In December 2024, Roku City received its biggest update so far, in which the screensaver was updated from HD (720p) to FHD (1080p), a star button was added to billboards across the city to allow viewers to easily learn more about the program being advertised, and new Easter eggs and the Roku City train station were added to the city.

== Easter eggs ==
Roku City is filled with hidden Easter eggs and homages to famous Hollywood movies and TV shows, and more recently, pop culture and social media trends, creating what has been described as a "Where's Waldo?" for the streaming era and inspiring a "new kind of fandom" (in 2022, Roku's internal tracking data showed that Roku City was mentioned once every eleven minutes on Twitter, as reported by The New York Times). Many outlets have covered the popularity of Roku City and how it is fueled by the screensaver's Easter eggs. As one journalist put it, "Roku fans love its screensaver that shows Roku City full of hidden references to movies and TV shows." Another stressed how Roku City is "updated periodically with the latest hits and Easter eggs to delight fans." Domenic DiMeglio, the executive vice president and chief marketing officer for Paramount Streaming expressed similar thoughts when announcing a new limited-time Paramount neighborhood in Roku City, stating that "[f]ans are always looking for those Easter eggs." Dolly Parton, following her death, was added to the Roku City screensaver on the electronic billboard showcasing her guitar and butterflies surrounding it

Below is a non-exhaustive list of films and shows referenced in Roku City as of July 2024:

| Referenced media | Easter egg details |
| 101 Dalmatians | Cruella De Vil's car can be seen driving across the foreground with a Dalmatian dog sticking its head out the window. |
| Back to the Future | The Hill Valley Courthouse is visible in the foreground with Marty McFly's hoverboard on the steps. |
| Cars | Ramone can be seen driving across the foreground. |
| Cast Away | An island with a ball on it is visible in the water, referencing Wilson the volleyball from the film. |
| A Christmas Story | A leg lamp can be seen through a window. |
| Ghostbusters | The firehouse featured as the Ghostbusters' base of operations is pictured in the foreground. |
| The Graduate | The silhouette of a woman's leg extended in front of a standing man can be seen in the windows of one of the buildings, referencing the film's poster shot. |
| Jaws | A shark fin is seen sticking out of the water following a boat. |
| Singin' in the Rain | A lamp post is pictured with an umbrella next to it. |
| Star Wars | The Death Star can be seen floating in the sky in the background. |
| Superman | The Daily Planet building can be seen in the background. |
| The Wizard of Oz | The Emerald City can be seen in the background. |
| Ferris Bueller's Day Off | The Ferrari 250 GT California Spyder from the movie can be seen jacked up in front of the movie theater. |
| Rear Window | A silhouette of James Stewart's character with binoculars pointed toward the viewer. |  |
| Squid Game | A van with symbols used in the television show appears driving along the street. |  |

==Advertising==
It slowly began adding advertising to the city through branded partnerships in 2023, including with McDonald's, Paramount+, and Disney.

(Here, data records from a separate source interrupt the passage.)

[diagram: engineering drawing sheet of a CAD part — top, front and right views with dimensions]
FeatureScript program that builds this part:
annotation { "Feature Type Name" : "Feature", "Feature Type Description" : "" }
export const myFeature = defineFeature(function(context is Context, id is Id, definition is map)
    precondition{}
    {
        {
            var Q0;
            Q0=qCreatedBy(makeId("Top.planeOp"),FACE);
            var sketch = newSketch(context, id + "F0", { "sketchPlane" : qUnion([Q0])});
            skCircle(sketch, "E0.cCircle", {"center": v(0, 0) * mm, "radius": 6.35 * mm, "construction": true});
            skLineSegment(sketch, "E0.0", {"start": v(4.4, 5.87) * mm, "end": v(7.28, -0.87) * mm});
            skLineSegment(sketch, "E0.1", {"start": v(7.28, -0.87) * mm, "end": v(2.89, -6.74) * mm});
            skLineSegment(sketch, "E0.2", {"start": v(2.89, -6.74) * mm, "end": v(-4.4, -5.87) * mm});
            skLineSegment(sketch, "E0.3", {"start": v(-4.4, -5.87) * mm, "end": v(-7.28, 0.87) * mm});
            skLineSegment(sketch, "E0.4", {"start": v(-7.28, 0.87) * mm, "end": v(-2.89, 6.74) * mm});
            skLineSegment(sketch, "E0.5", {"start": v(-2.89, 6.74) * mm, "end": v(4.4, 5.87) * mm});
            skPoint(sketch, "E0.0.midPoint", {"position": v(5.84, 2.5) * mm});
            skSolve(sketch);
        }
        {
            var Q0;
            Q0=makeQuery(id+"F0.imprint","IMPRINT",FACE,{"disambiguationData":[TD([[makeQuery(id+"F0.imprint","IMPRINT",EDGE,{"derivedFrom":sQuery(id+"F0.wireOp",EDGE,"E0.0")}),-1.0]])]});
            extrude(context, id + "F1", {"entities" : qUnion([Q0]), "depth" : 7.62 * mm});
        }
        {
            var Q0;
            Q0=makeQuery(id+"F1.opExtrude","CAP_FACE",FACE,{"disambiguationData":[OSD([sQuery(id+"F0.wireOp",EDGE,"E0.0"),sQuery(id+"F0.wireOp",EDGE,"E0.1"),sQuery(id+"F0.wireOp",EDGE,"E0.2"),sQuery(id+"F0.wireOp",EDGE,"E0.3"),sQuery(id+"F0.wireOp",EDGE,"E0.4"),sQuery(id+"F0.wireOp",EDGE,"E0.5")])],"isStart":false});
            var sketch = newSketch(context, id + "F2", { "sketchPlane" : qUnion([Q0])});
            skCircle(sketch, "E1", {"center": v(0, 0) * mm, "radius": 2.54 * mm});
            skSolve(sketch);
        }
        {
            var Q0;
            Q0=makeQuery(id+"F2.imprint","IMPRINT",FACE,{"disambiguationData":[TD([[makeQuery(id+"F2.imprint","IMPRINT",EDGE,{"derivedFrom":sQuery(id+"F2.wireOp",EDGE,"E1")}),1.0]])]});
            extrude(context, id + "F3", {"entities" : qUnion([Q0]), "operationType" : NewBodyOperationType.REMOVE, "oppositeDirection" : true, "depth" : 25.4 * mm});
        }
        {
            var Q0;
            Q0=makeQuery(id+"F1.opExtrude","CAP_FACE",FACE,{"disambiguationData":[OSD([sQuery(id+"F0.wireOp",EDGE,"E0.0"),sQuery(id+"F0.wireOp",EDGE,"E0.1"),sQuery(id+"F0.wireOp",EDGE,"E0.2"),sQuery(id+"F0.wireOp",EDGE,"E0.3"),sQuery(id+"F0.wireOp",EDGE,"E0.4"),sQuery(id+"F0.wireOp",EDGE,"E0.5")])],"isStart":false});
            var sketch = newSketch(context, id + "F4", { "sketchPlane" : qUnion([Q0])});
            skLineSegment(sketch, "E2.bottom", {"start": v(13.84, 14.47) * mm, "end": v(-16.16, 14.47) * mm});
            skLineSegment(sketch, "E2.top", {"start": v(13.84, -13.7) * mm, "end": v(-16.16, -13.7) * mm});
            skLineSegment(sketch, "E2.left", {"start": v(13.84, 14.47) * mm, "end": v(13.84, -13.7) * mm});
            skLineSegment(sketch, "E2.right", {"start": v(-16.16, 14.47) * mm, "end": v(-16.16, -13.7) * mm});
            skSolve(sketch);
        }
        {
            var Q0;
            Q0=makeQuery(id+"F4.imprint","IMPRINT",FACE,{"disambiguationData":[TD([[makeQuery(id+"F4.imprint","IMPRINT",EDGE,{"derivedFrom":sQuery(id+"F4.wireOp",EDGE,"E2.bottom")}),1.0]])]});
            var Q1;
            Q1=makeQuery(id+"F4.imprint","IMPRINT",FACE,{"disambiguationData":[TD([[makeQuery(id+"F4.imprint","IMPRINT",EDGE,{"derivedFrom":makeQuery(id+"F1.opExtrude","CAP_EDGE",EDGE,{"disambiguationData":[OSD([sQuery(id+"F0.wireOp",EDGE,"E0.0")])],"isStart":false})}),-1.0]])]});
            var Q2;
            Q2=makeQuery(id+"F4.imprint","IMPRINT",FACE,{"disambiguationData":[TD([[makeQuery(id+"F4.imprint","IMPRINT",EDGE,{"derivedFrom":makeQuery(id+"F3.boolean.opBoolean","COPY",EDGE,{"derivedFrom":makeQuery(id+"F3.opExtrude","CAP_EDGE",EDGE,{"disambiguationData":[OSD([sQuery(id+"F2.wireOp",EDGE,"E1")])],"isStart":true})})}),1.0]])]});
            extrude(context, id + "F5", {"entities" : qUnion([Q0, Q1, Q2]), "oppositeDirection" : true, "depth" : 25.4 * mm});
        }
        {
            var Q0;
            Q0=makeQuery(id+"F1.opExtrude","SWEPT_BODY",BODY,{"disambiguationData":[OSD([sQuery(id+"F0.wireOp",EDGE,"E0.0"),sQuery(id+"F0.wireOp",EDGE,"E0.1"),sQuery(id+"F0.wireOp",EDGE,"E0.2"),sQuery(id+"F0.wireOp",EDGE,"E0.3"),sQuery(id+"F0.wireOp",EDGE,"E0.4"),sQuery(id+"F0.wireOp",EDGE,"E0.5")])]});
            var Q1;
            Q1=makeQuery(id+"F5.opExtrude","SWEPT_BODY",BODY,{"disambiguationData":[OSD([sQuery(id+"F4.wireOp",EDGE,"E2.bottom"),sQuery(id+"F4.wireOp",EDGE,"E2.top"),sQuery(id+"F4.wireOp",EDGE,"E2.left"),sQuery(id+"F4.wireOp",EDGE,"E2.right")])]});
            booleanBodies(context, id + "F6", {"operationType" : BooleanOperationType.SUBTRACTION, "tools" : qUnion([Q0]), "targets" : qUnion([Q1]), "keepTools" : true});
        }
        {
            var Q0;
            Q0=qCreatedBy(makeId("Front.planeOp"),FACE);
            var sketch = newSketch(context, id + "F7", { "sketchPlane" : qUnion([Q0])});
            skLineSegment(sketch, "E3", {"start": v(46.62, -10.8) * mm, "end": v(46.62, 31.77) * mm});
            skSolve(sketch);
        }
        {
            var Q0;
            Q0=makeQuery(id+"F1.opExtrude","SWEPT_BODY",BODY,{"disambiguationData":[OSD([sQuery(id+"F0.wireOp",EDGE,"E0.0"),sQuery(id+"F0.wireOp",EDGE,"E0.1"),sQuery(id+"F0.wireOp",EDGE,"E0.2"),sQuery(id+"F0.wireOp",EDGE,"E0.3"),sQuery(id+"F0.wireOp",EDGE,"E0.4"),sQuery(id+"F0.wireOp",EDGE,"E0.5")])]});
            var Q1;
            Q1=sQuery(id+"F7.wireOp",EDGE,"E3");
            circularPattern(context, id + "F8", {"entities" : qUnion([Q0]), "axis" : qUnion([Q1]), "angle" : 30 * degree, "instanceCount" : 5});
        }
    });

These partnerships usually add a new branded building or a new billboard to the city. In some instances, they have changed pre-existing buildings to include the branding. Roku built a real life, pop-up display of Roku City for the 2023 SXSW festival.

==Reception==
As Roku became a popular player in the streaming space, the ubiquity of Roku City gave rise to semi-ironic fascination among users, and it became the focus of memes. Olivia Craighead of Gawker wrote: "Roku City haunts me. What would it be like to live in such a place, where there is peace in one borough while just a river away there is mass hysteria and a giant robot is terrorizing the masses." Roku's internal team observed an uptick in attention at the onset of the COVID-19 pandemic, when most people stayed home and nightlife was nonexistent.

Its widespread usage has been considered unprecedented. Luke Winkie at The New York Times wrote: "Roku has become the unlikely venue for a massive public art experiment. Due to the size of the company’s customer base, countless homes peer into Roku City every weeknight."